In both cases, the ten percentile movement minimum is meant to eliminate statistical noise- small movements that don't show actual long-term trends.

(6) Only people who had positive income for all ten years were counted. Take a loss one year for tax purposes, or hit a rough patch in life's highway, and Pew didn't count you.

(7) Some states had sample sizes so small as to be statistically questionable, and nine small enough that they had to be lumped together into supergroups to return any meaningful conclusions at all. Thus, Maine and Vermont are considered interchangable; Alaska is considered the same as Idaho, Montana and Wyoming; and Iowa, apparently, is an extension of North and South Dakota (or vice versa).

These last three items give me SEVERE misgivings about this study. It seems to me that a lot is being ignored for the sake of being able to give simple, happy, pat answers at the end of the study. If any statistician or student of demographics reads this, I'd appreciate their views on how Pew handled this. Myself, I'm not all that impressed.

But still I am curious as to the details. So- I looked at their actual data sheet rather than the interactive map linked to above to see what their actual numbers were.

The national averages to compare each individual state to:

ABSOLUTE MOBILITY: 17% (the mean American earner saw earnings grow by 17% after inflation)
RELATIVE UPWARD MOBILITY: 34% (of the bottom half of earners, 34% rose ten percentile points or more in the absolute ranking of American earners)
RELATIVE DOWNWARD MOBILITY: 28% (of the top half of earners, 28% dropped ten percentile points or more in the absolute ranking of American earners)

And already there are all sorts of unanswered questions here. Why don't #2 and #3 equal out? How many of the top half got richer than their peers, and how many of the bottom half sank deeper? There really isn't much meat in this study, is there?

**INFORMATION PROVIDED**
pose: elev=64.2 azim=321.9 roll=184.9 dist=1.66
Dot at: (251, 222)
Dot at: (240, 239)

**TASKS TO PERFORM**
a) According to the commentary on the Pew mobility study, what national average is given for relative downward mobility?
b) Repeat the passage of the Pew mobility commentary between "RELATIVE UPWARD MOBILITY: 34%" and "study, is there?", inclusive.
c) Write the next part of the commentary on the Pew mobility study, picking up after its final sentence.
The data has no connection to the commentary on the Pew mobility study.

**ANSWERS FOR THIS EXERCISE**
a) The national average for relative downward mobility is 28%.

b)
RELATIVE UPWARD MOBILITY: 34% (of the bottom half of earners, 34% rose ten percentile points or more in the absolute ranking of American earners)
RELATIVE DOWNWARD MOBILITY: 28% (of the top half of earners, 28% dropped ten percentile points or more in the absolute ranking of American earners)

And already there are all sorts of unanswered questions here. Why don't #2 and #3 equal out? How many of the top half got richer than their peers, and how many of the bottom half sank deeper? There really isn't much meat in this study, is there?

c)
But to persevere. Texas was ranked as one of the "loser" states because, according to their definitions and statistical analysis, it had worse-than-national-average results in two of the three stats. Oh so?

Here's a direct comparison:

ABSOLUTE MOBILITY: Texas 15%, national avg. 17%, marked FAIL (interesting: Arizona also shows 15%, but is NOT marked fail. Pew's excuse is that they didn't mark as above or below average states with small sample sizes unless the difference was BIG, due to margin of error calculations.)
R. UPWARD MOBILITY: Texas 31%, national avg. 34%, marked FAIL
R. DOWNWARD MOBILITY: Texas 30%, national avg. 28%, marked AVERAGE (apparently 2% is within margin of error on this, but not on Absolute Mobility)

And that's just my home state. The more I look at the results from the other states, the more they seem all over the map, thanks in no small part to Pew's margin-of-error issues. Well, to hell with their margin of error issues- let's ignore that and go by the actual numbers they used.

If we go by a straight 3% deviancy threshhold- that is, any measure 3% off from the national average counts as "above" or "below" average, then here are the states that come out very good (all three above average), good (2/3 above), bad (2/3 below) or very bad (all below). Boldface indicates states Pew didn't list in their key findings. Italics indicate a state Pew listed which, by a 3% threshhold, this method eliminates.

VERY GOOD: Maryland, New Jersey, New York
GOOD: Oregon, Michigan, Delaware, Pennsylvania, Connecticut, Massachusetts, Rhode Island, Kansas, Utah
BAD: Missouri, Nebraska, Arkansas, Florida, Kentucky, Mississippi, North Carolina, New Mexico, Texas (just out)
VERY BAD: District of Columbia, Alabama (promoted from Bad), Louisiana, South Carolina, West Virginia, Oklahoma

So, yes, there's still a big clump of bad in the Confederacy and a big clump of good in the Northeast and Mid-Atlantic. But what do Utah and Kansas have in common with the Northeast? What does Oregon have in common with either group? And what does New Mexico, or the national capitol, share with the old South that makes them crappy?

As an experiment, let's try adding the categories of Good-ish and Bad-ish to see how things develop. Good-ish is 1 above-average stat and no below-average stats; Bad-ish is the opposite.

GOOD-ISH: California, Michigan
BAD-ISH: Nevada, Maine/Vermont, Alaska/Idaho/Montana/Wyoming, Florida, Georgia, Tennessee, Texas

No, the closest that comes to resolving anything is that it sucks to be in the old South. Not all red states suck, though- the Dakotas are OK (unless Pew's stats have Iowa bailing them out in that stupid supergroup), as is Arizona. New England apparently isn't all roses either (is Maine dragging Vermont down in THAT supergroup, or do they both kind of suck equally?).

For your own graphic aid, here's a quick and dirty flood-fill map I made of the states: dark green = very good, blue-green is good-ish, yellow is bad-ish, dark red is very bad.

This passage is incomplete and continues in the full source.